• **Directive**
An acceptable answer contains every record below, unchanged, and no pictures.

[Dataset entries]
-*-

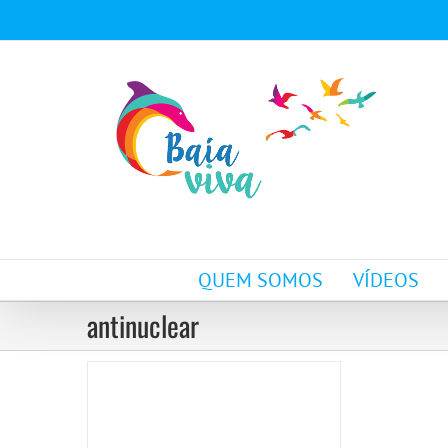
Ir
para
o
conteúdo
QUEM SOMOS
VÍDEOS
Campanha
antinuclear
Articulação
AntiNuclear
Campanhas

-*-

• **Task response**
Ir
para
o
conteúdo
QUEM SOMOS
VÍDEOS
Campanha
antinuclear
Articulação
AntiNuclear
Campanhas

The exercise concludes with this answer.